My name is Emma, I am 33 years old. I’m married to Simon, to Michael, to David. And, most recently, to Robert. I have four lovers, with two more under consideration. I have never experienced a lesbian encounter, but it’s not something I’d rule out.
I know. You wouldn’t think so to look at me. How many seconds do the experts say it takes to form an opinion? I think it may be as few as fifteen. Don’t judge me too harshly, not until you’ve heard my story. I feel it’s only fair to present you with certain facts up front, and you will interpret them – and me – as you will. But please, not yet.
I have seventeen children, and am currently pregnant with three more. One of my babies died at just seven weeks old; I still mourn him.
I’m 1 metre 63 tall (or five feet five inches in old money) which makes me, I think, completely average. I’m a size 12, size 14 and size 18, and you can guess which one I prefer. My feet have remained constant, at an average size 39.
I think my favourite home is the semi-detached suburban three-bed that Simon and I moved into a year after we married. It’s a modest little house with some truly dreadful 1970s touches still evident even today, but it’s the place where I feel most content, most myself, if that’s possible.
There are other places I call home. My loft apartment in the Docks is a marvel of space and light and modern engineering, but is never a place I want to stay too long. There’s also my four-bed house in the country, with its mellow brick work, fire engine red Aga and ‘room for a pony’, as the saying goes. Not to mention the converted barn (big mistake – much too draughty), the two-bed flat in the tower block and the rather nasty housing association rental in an undesirable area of town, overrun with drunks and pushers, where you’re not safe out of doors after dusk.

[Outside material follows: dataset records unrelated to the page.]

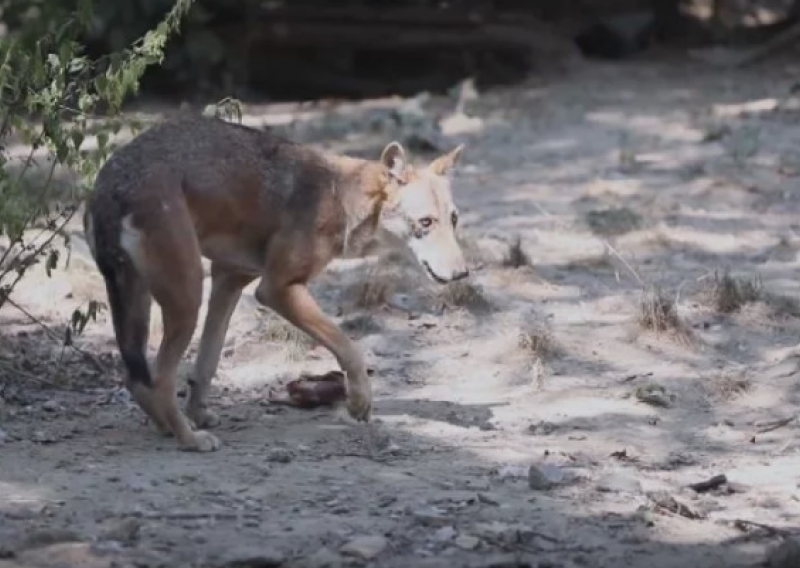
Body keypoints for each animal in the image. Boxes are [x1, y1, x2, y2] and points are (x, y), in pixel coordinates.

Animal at [81, 115, 468, 452]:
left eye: (453, 220)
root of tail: (109, 183)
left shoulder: (229, 280)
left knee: (135, 377)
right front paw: (359, 402)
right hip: (187, 298)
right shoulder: (277, 288)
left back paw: (169, 426)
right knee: (159, 378)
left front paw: (199, 413)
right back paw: (188, 440)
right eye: (425, 222)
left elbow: (206, 364)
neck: (341, 198)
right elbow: (350, 348)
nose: (462, 274)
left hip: (147, 302)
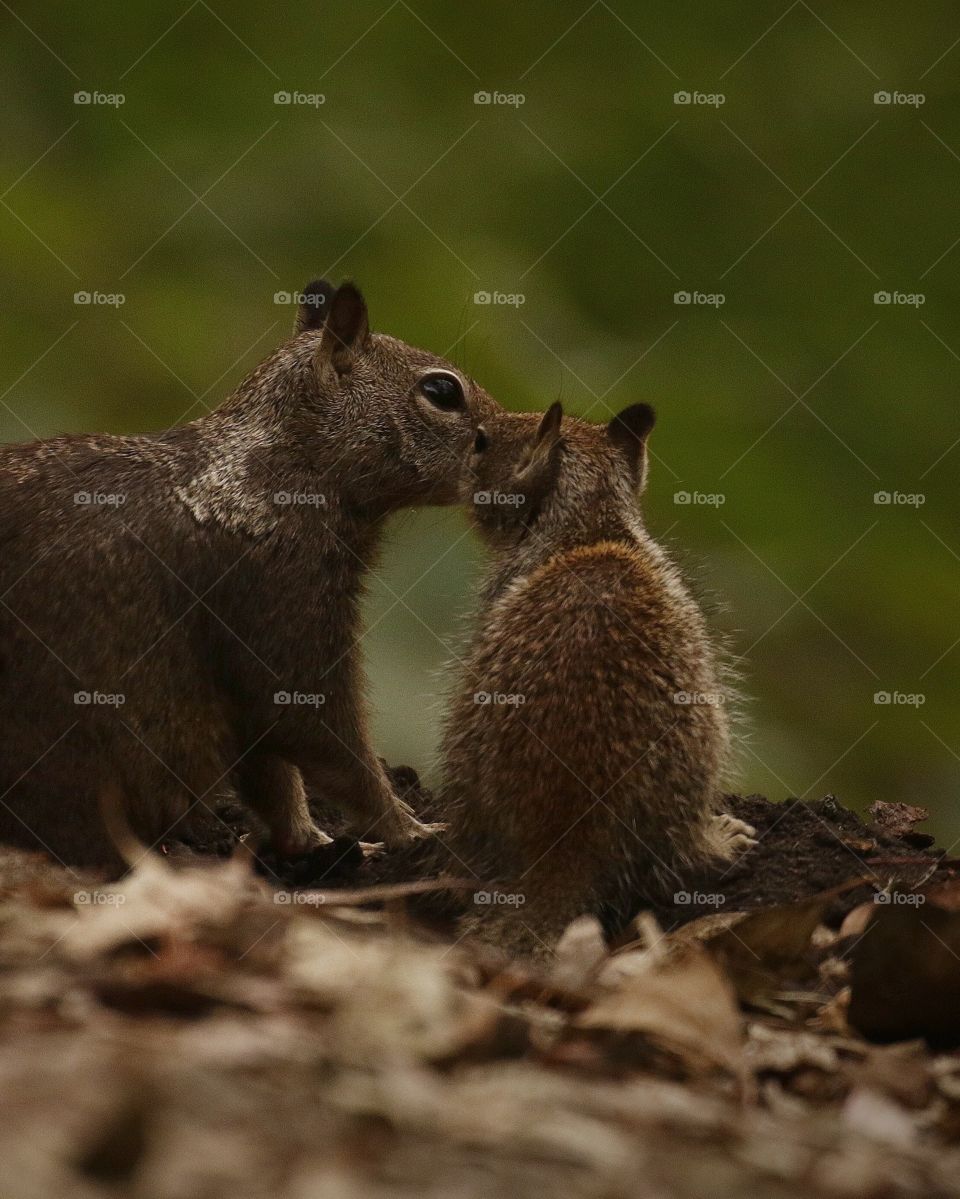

I spend a lot of time looking at Google Earth. The whole planet reduced to a single screen, staring back at me from my computer. Zoom in, and here’s the UK. A little closer and my home county fills the screen. Then, here’s my town and here, the street where I live. I can even see the house I share with Simon, with underwear and bedding from circa April 2003 hanging suspended in time and on the washing line in the garden. Zoom slightly further out and my street becomes part of a complex design of lines and curves and oblongs and circles. Roads that cross each other or fork, leading to new roads or a dead end.
When I was younger, I used to think about life as a road, with forks and junctions and crossroads. So many directions leading to so many destinations. So many ‘what ifs’. What if I marry, what if I stay single? Children or no children? A trip to the sea-side or one-way plane ticket to New York, or Sidney, or Addis Ababa? A four-storey town house, a London apartment, a ycardboard box in the subway, a small door in a wall of the room with a cake on the table that says Eat me…
I suppose I thought I could have my cake and eat it, if you’ll pardon the pun. And I didn’t just nibble it around the edges; I swallowed that cake whole, and the lines between truth and fiction, reality and make-believe started to blur, until every life I’ve ever lived felt like a lie.